The CPCA’s provisions on prohibitory orders have not been amended since the Charter was enactedin 1982. These provisions are grossly deficient to manage the administrative and constitutional elements of a review process that in many cases will affect constitutional rights. Tinkering and modest reforms will not be sufficient; what is called for, instead, is an overhaul of the CPCA’s provisions for making prohibitory orders.
On March 21, 2017, the AG provided the names of individuals who might have been the subject of defamatory libel, and on January 3., 2018, almost 20 months after the IPO, the Attorney General advised that the alleged hate propaganda was against Jews.
The author and CFE took the position throughout that the Minister’s failure to give reasons was a fatal defect and determinative of the proceedings; in the circumstances, we nonetheless participated in the hearing on the constitutional issues.
It is unclear whether the Board misunderstood counsel; even if it was aware of her position that the hearing should be limited to the constitutional issues, the Board would have heard the evidence and submissions on hate propaganda.
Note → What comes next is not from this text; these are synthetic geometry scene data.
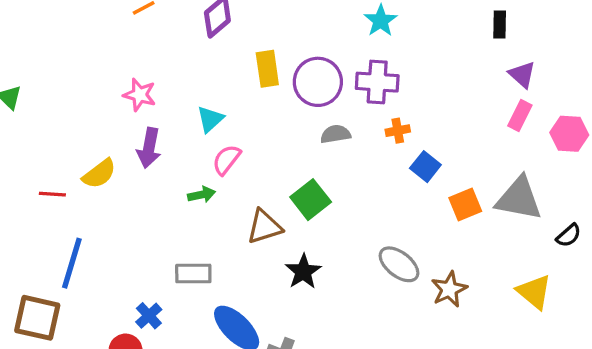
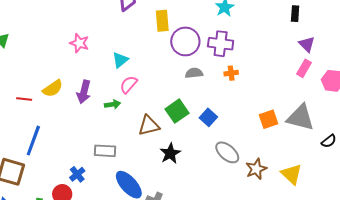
yellow rectangle: (267, 69) -> (162, 21), moved
purple arrow: (149, 148) -> (84, 92), moved
blue square: (425, 167) -> (208, 117), moved
yellow triangle: (534, 292) -> (291, 174), moved

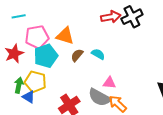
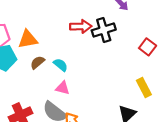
orange triangle: (65, 36) -> (28, 39), turned -36
pink triangle: (109, 83) -> (62, 88), moved

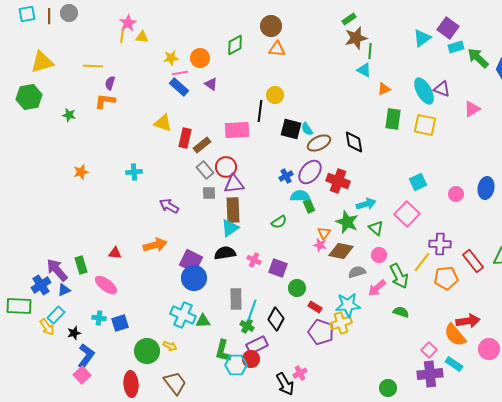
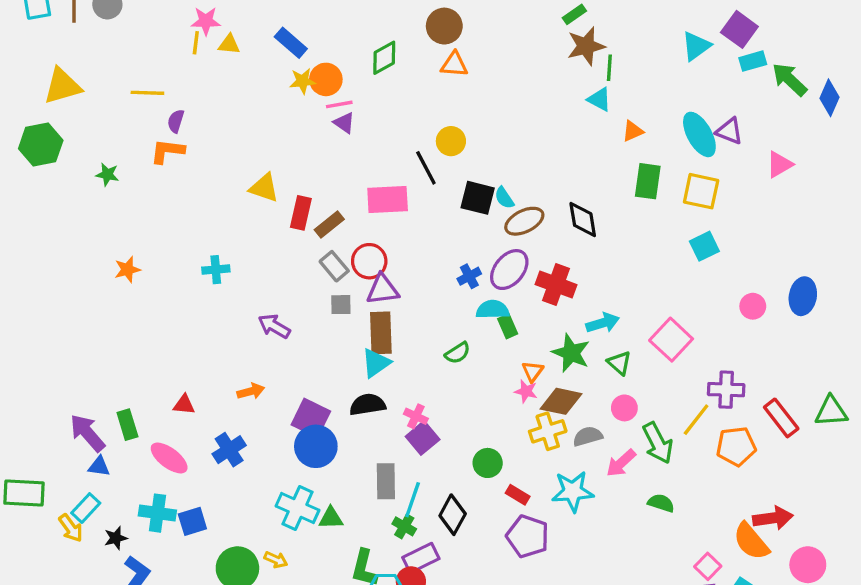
pink star: (128, 23) -> (206, 21), turned 30
yellow star: (171, 58) -> (303, 81), moved
pink line: (180, 73) -> (339, 104), moved
blue rectangle: (179, 87) -> (291, 43), moved
black line: (260, 111) -> (426, 168), turned -35
cyan square: (418, 182) -> (704, 246), moved
orange arrow: (155, 245) -> (251, 391), size x0.7
purple square: (278, 268) -> (423, 438), moved, turned 30
blue cross: (41, 285) -> (229, 450), moved
blue triangle: (64, 290) -> (99, 466), turned 32
cyan cross: (99, 318) -> (157, 513), size x1.5
yellow cross: (341, 323) -> (548, 431), moved

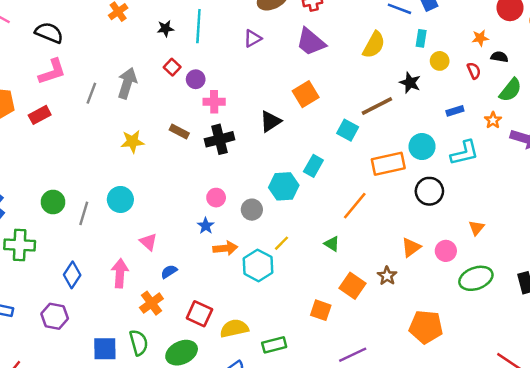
As the Report declared, “the Board [was] not prepared to limit its report to constitutional issues only”. Report at 11.
See Report at 37 (stating that the absence of reasons was problematic, adding that the Board was not able to determine whether the Minister turned her mind to the issue of balancing Charter values and, if she did, whether she concluded that no balancing was required or intended the IPO to reflect a balancing exercise).
The author and CFE took the position that the IPO was a prior restraint and absolute ban; we did not participate in discussion of the Minister’s discretion to narrow the order and offered no view on the issue of statutory interpretation.
The Board incorrectly concluded that the duty to balance Charter values under Dorédid not apply to a blanket ban; the Minister had a duty under the Charter to balance constitutional values whether the IPO imposed an blanket or partial ban on access to postal services.